He is the lead character in my novel, The Lion and the Sun. Someone asked me recently what my novel was about. When I was first writing it I would have answered, it's a spy novel. But as I wrote it I realized that it's about a man who happens to be a spy.
Daniel Conte has been in the espionage business almost 20 years. He came to it after serving in Vietnam. He came to it with a duty, honor, country attitude. He thinks he's made sacrifices in the service of his country. And he has, but so has his family, and not willingly.
Conte wants his wife to understand that he does what he does because circumstances demand it; America's national security is always at risk. The world no longer fights wars that have point-in-time beginnings and endings. It simply fights battles in one interminable war in the global power struggle.

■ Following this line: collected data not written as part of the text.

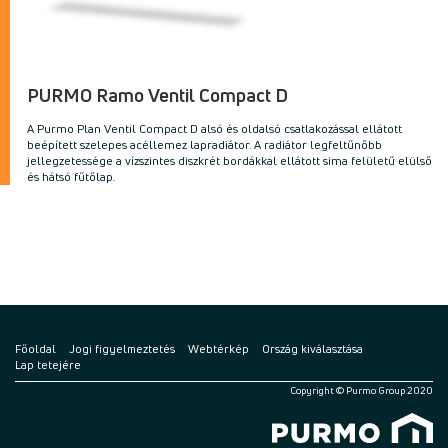
PURMO Ramo Ventil Compact D
A Purmo Plan Ventil Compact D alsó és oldalsó csatlakozással ellátott
beépített szelepes acéllemez lapradiátor. A radiátor legfeltűnőbb
jellegzetessége a vízszintes diszkrét bordákkal ellátott sima felületű elülső
és hátsó fűtőlap.
Főoldal
Jogi figyelmeztetés
Webtérkép
Ország kiválasztása
Lap tetejére
Copyright © Purmo Group 2020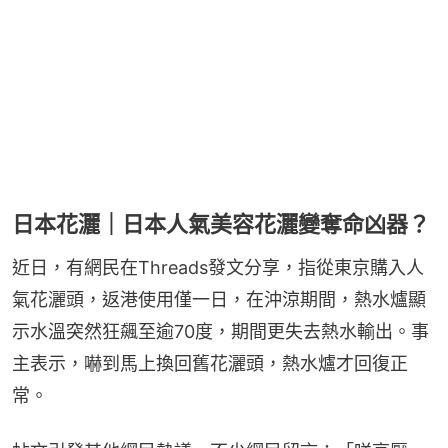
日本花灑｜日本人氣美容花灑變奪命凶器？
近日，有網民在Threads發文分享，指從東京購入人
氣花灑頭，返港使用僅一日，在沖涼期間，熱水爐顯
示水溫突然狂飆至逾70度，期間更失去熱水輸出。事
主表示，嚇到馬上換回舊花灑頭，熱水爐才回復正
常。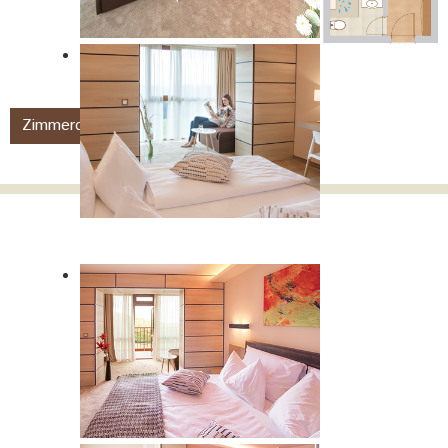
Zimmerdetails
Anfragen
Buchen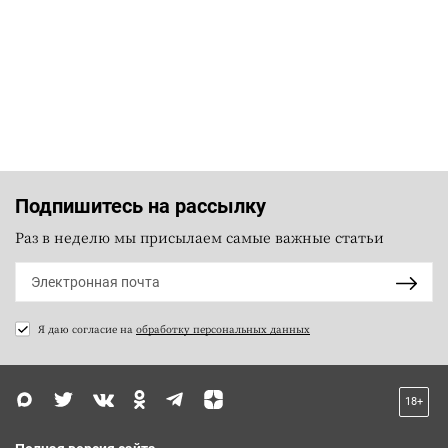
Подпишитесь на рассылку
Раз в неделю мы присылаем самые важные статьи
Я даю согласие на
обработку персональных данных
18+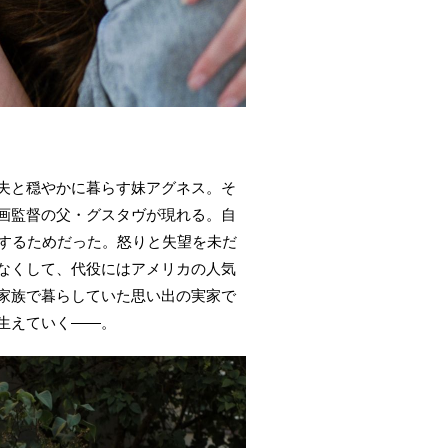
夫と穏やかに暮らす妹アグネス。そ
画監督の父・グスタヴが現れる。自
診するためだった。怒りと失望を未だ
なくして、代役にはアメリカの人気
家族で暮らしていた思い出の実家で
生えていく――。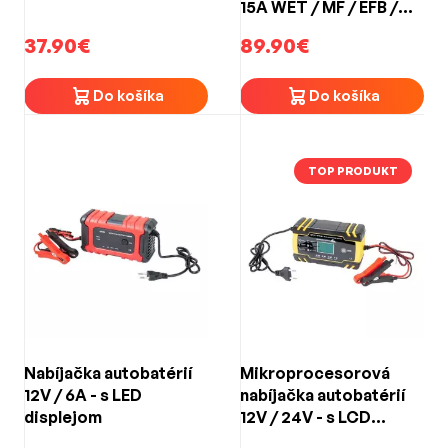
15A WET / MF / EFB /
GEL / AGM
37.90€
89.90€
Do košíka
Do košíka
TOP PRODUKT
Nabíjačka autobatérií
Mikroprocesorová
12V / 6A - s LED
nabíjačka autobatérií
displejom
12V / 24V - s LCD
displejom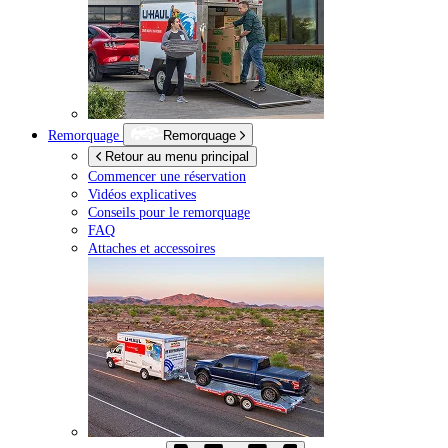
Remorquage
Remorquage
Retour au menu principal
Commencer une réservation
Vidéos explicatives
Conseils pour le remorquage
FAQ
Attaches et accessoires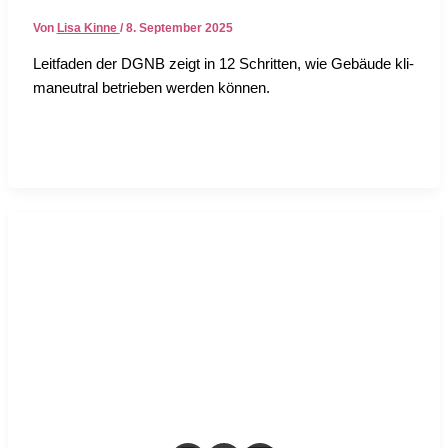
Von
Lisa Kinne
/
8. September 2025
Leit­fa­den der DGNB zeigt in 12 Schrit­ten, wie Gebäu­de kli­
ma­neu­tral betrie­ben wer­den kön­nen.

Conte and his wife are undergoing a trial separation, but Conte thinks he can fix things. He's done it before. After all, that's the business he's in -- fixing things: power struggles in foreign countries, loose nucs in places you never heard of, bad people selling weapons to other bad people, and unfortunate situations that impact exchange rates. Conte knows he can fix his marriage. Only this time, he won't get the chance.
Conte, on his way back to the States from one assignment is turned around and sent on another, one that will come close to terminating his career with prejudice. Conte will survive the bullets, but the mission will uncover repressed memories of past betrayals and lead to new ones that will challenge the very core of his beliefs in his service, his country, and in himself. And in the end, there are no heros.